The Guru College

Setting up Carbon and Whisper

As a note: the author of Graphite decided to put everything into /opt/graphite, which is sensible and unlikely to get overwritten by anyone else. You must figure out your storage stack before you go much further. Whisper and carbon have pretty high I/O needs, mostly for IOPS, and the graphite webapp is read heavy. There are ways to speed things up and make them more efficient, but you really want a dedicated disk or LUN for /opt/graphite. This way, you don’t overwhelm the rest of your system when you bulk-load data into Graphite, or add 200 new hosts with service checks and suddenly need to create thousands small files as fast as you can while still doing your usual read/write workload.

Back to the install process.

The pre-requisite is pycairo. When you use the bdist_rpm magic from the last post on Nagios and Graphite to get a reliable RPM installer of the whisper and graphite packages, make sure to have them require python24 (or greater) and pycairo. Alternatively, you can do it as a one-off and hate yourself for it in a few months when you look at your notes which aren’t explicit enough, and you can’t remember what it was you needed to install. Your choice.

Once everything is installed, head into /opt/graphite/conf, and you will find a bunch of configuration files. Right now, we are worrying about carbon.conf, relay-rules.conf, and storage-schemas.conf. These files will determine how and where data is written, how long it’s retained for, and set you up for multi-server storage of data sets. Remember folks, scale is good for you, and it makes you sleep better at night.

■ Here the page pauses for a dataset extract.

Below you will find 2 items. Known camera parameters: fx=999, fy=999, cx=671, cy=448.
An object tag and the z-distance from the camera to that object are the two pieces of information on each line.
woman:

We are going to run carbon-cache and carbon-relay. carbon-cache is responsible for writing the incoming data to the files on disk, and carbon-relay is what you use to relay data to multiple carbon-cache instances (on the same host or on other hosts). While you can have carbon-cache listen directly to incoming traffic, being able to multiplex the data to multiple servers requires carbon-relay, so we may as well just set that up now.

First, setup data retention policies in storage-schemas.conf:

[everything_1min_13months]

priority = 1

pattern = .*

retentions = 60:43200,900:105120

This tells carbon to create whisper files with 60 second precision for 30 days (43200 60-second intervals) and with 15 minute precision for three years (105120 900-second intervals).

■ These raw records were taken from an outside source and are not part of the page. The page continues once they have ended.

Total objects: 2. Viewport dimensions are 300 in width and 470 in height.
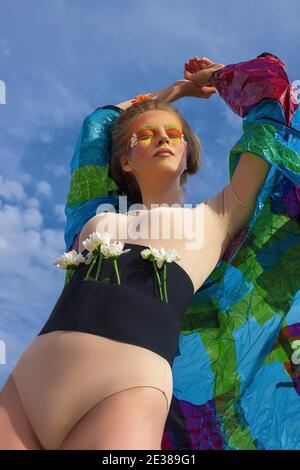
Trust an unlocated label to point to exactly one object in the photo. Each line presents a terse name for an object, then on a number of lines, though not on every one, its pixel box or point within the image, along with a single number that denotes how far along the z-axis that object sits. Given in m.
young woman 1.63
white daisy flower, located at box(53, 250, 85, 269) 2.08
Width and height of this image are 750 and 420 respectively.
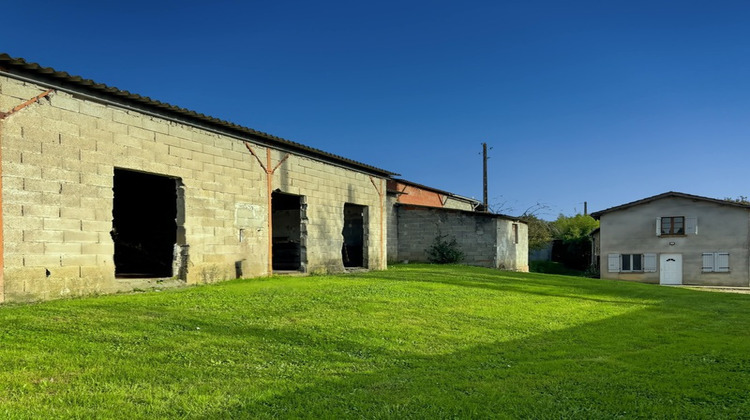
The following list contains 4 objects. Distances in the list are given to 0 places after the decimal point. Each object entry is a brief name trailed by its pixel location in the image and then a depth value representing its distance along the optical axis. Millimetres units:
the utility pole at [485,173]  40906
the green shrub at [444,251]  27234
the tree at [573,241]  42344
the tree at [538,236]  44906
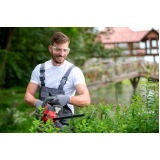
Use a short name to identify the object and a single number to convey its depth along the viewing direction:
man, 2.14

Next, setup relay-rules.conf:

# You must have exactly one section with ‘default = true’

[default]

default = true

servers = 127.0.0.1

destinations = 127.0.0.1:2014

All the traffic is going to localhost. It’s trivial to add more servers and destinations to this file as you add more nodes. Keep it simple at first, as you learn and debug the system, but it will serve you well over the long haul.

The final file to edit is the carbon.conf file, and it’s a bit of a bear. The graphite webapp reads this file, as do the carbon daemons, and there’s just about a million options to choose from. The good news the the only changes you have to make are to reverse the ports for the carbon-cache and carbon-relay daemons, so the generic clients can have a stock configuration. Once the config files are set up, launch the carbon-cache and carbon-relay daemons by issuing

/opt/graphite/bin/carbon-cache.py start

/opt/graphite/bin/carbon-relay.py start

Log files are in /opt/graphite/storage/log, which should be enough to get started with debugging and testing the carbon client applications. There is an example client application in /opt/graphite/bin called carbon-client.py, which can be used to test the setup.